### Document segment

========

Synopses & Reviews
First published to mark the fifty-year anniversary of the Supreme Court decision
Gideon v. Wainwright, which guaranteed the right to legal counsel for all criminal defendants,
Chasing Gideon is “a hugely important book” (
New York Law Journal) that gives us a visceral, unforgettable experience of our systemic failure to fulfill this basic constitutional right. Written in the tradition of
Gideons Trumpet, by the late Anthony Lewis, this is “a book of nightmares,” as Leonard Pitts wrote in the
Miami Herald, because it shows that the “‘justice system too often produces the opposite of what its name suggests, particularly for its most vulnerable constituents.”
Following its publication, Chasing Gideon, which ACLU director Anthony Romero said “illustrates the scope and seriousness of the indigent defense crisis,” became an integral part of a growing national conversation about how to reform indigent defense in America, coordinated with an HBO documentary and a website to promote the book and the movie. The effort spread news about Chasing Gideon directly to public defenders offices nationwide and drove a national conversation about what Eric Holder called the “shameful state of affairs” of indigent defense (in the Washington Post).
Review
"Chasing Gideon is a wonderful book, its human stories gripping, its insight into how our law is made profound."

========

### Recorded data
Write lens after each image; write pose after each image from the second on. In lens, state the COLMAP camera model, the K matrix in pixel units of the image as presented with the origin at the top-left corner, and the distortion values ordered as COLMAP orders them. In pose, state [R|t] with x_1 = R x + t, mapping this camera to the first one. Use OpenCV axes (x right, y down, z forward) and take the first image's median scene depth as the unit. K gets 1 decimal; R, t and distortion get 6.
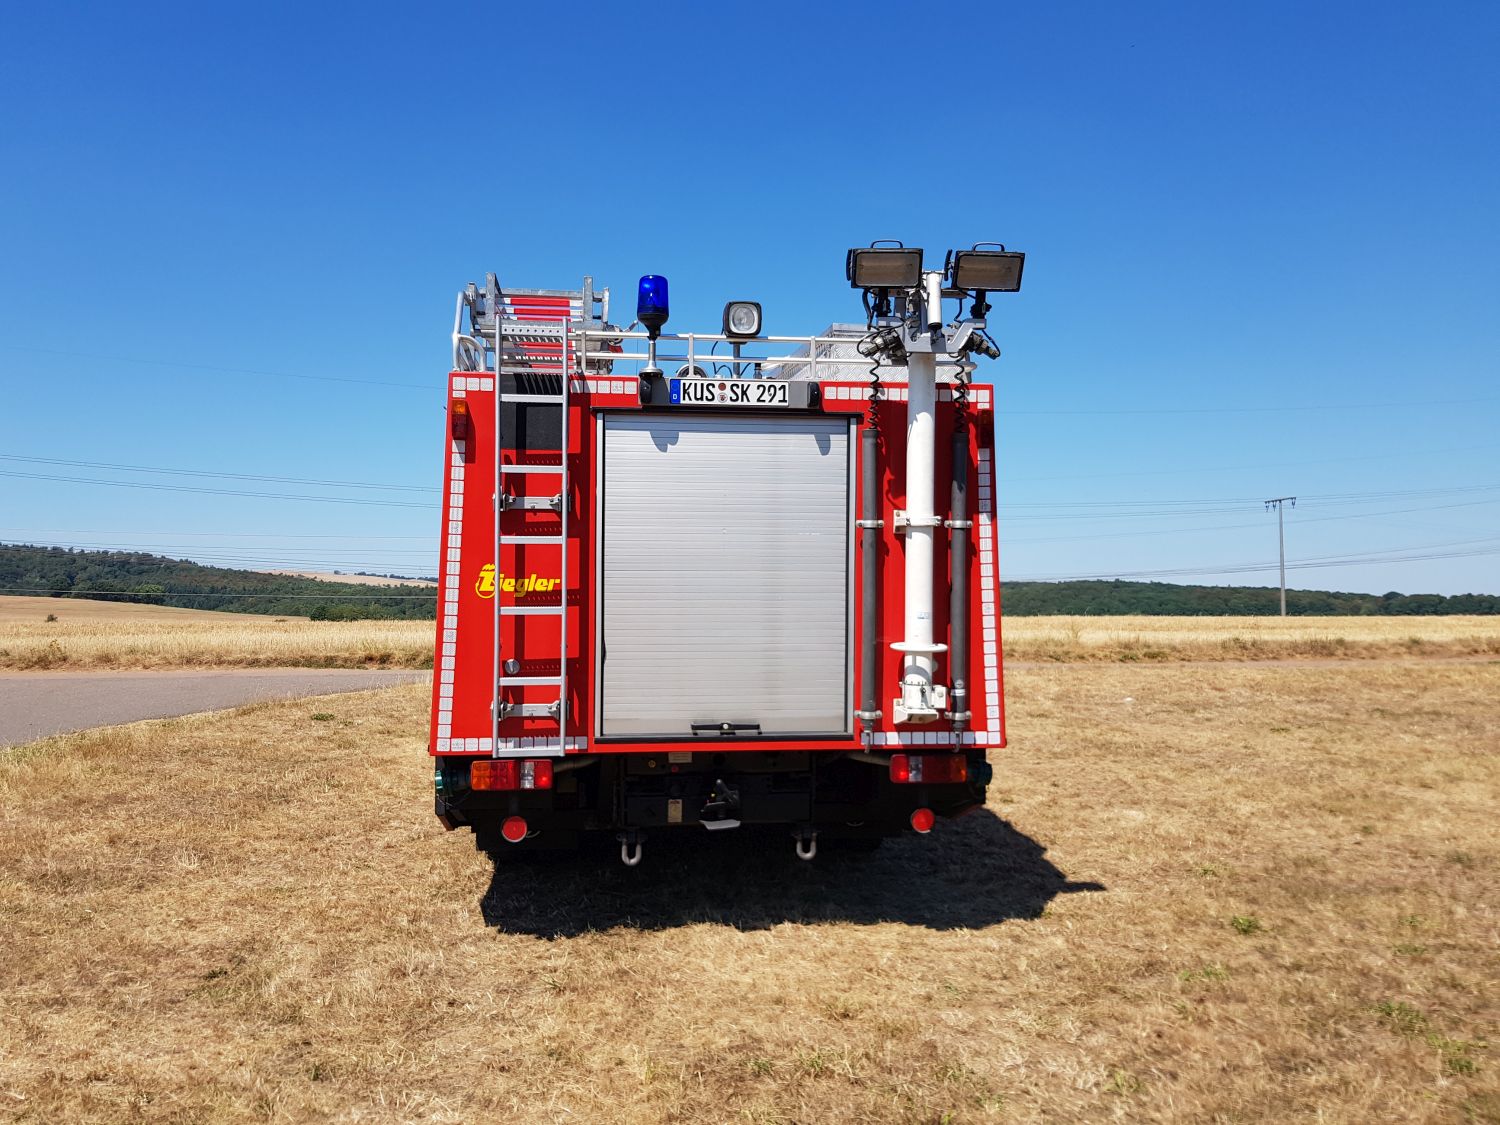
lens RADIAL K [[1179.0, 0, 717.2], [0, 1179.0, 524.9], [0, 0, 1]] dist [0.052263, -0.093997]
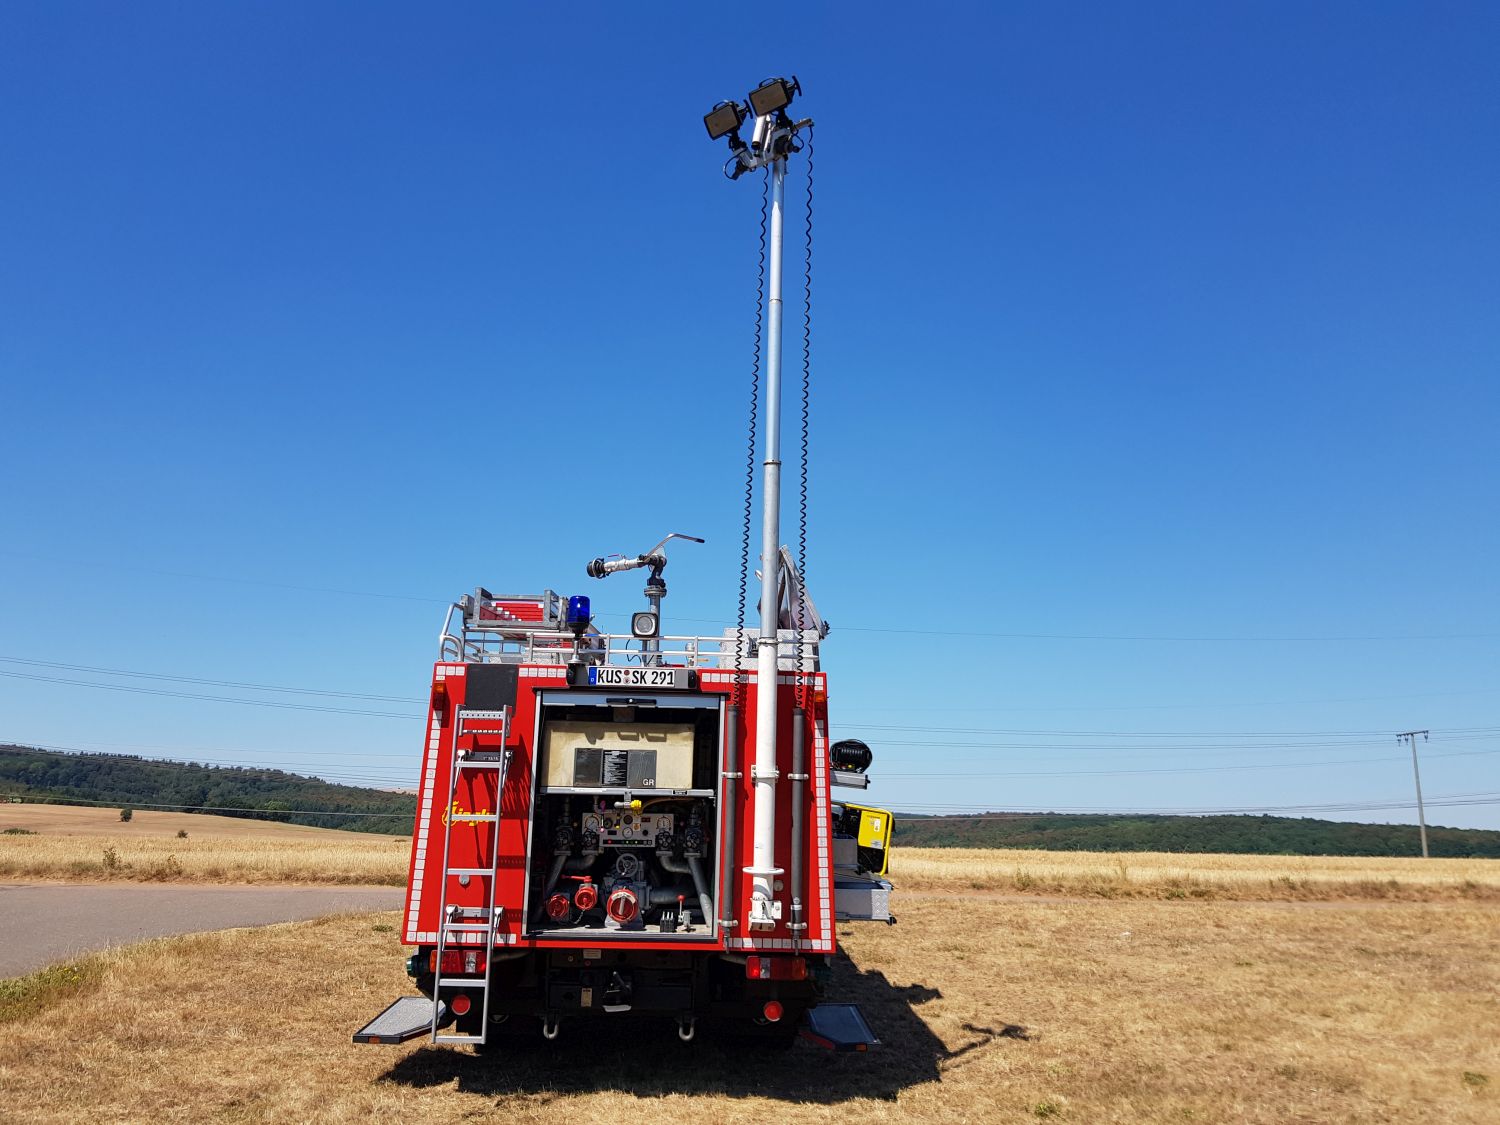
lens RADIAL K [[1179.0, 0, 734.8], [0, 1179.0, 544.9], [0, 0, 1]] dist [0.052263, -0.093997]
pose [[0.996169, -0.001168, -0.087438, 0.065124], [-0.013671, 0.985534, -0.168926, -0.008535], [0.086370, 0.169474, 0.981743, -0.097068]]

========

### Assigned task 1
Rewrite the paragraph of the book description beginning "Following its publication" more briefly, keeping its main facts.
### Assigned task 2
Copy the book description from "Following its publication, Chasing" to "the Washington Post).".

### Answer box 1
After publication, Chasing Gideon became central to a growing national conversation about reforming indigent defense in America. ACLU director Anthony Romero said it "illustrates the scope and seriousness of the indigent defense crisis." An HBO documentary and a website promoting the book and film supported the effort. It brought the book directly to public defenders offices nationwide and drove debate over what Eric Holder, in the Washington Post, called the "shameful state of affairs" of indigent defense.

### Answer box 2
Following its publication, Chasing Gideon, which ACLU director Anthony Romero said “illustrates the scope and seriousness of the indigent defense crisis,” became an integral part of a growing national conversation about how to reform indigent defense in America, coordinated with an HBO documentary and a website to promote the book and the movie. The effort spread news about Chasing Gideon directly to public defenders offices nationwide and drove a national conversation about what Eric Holder called the “shameful state of affairs” of indigent defense (in the Washington Post).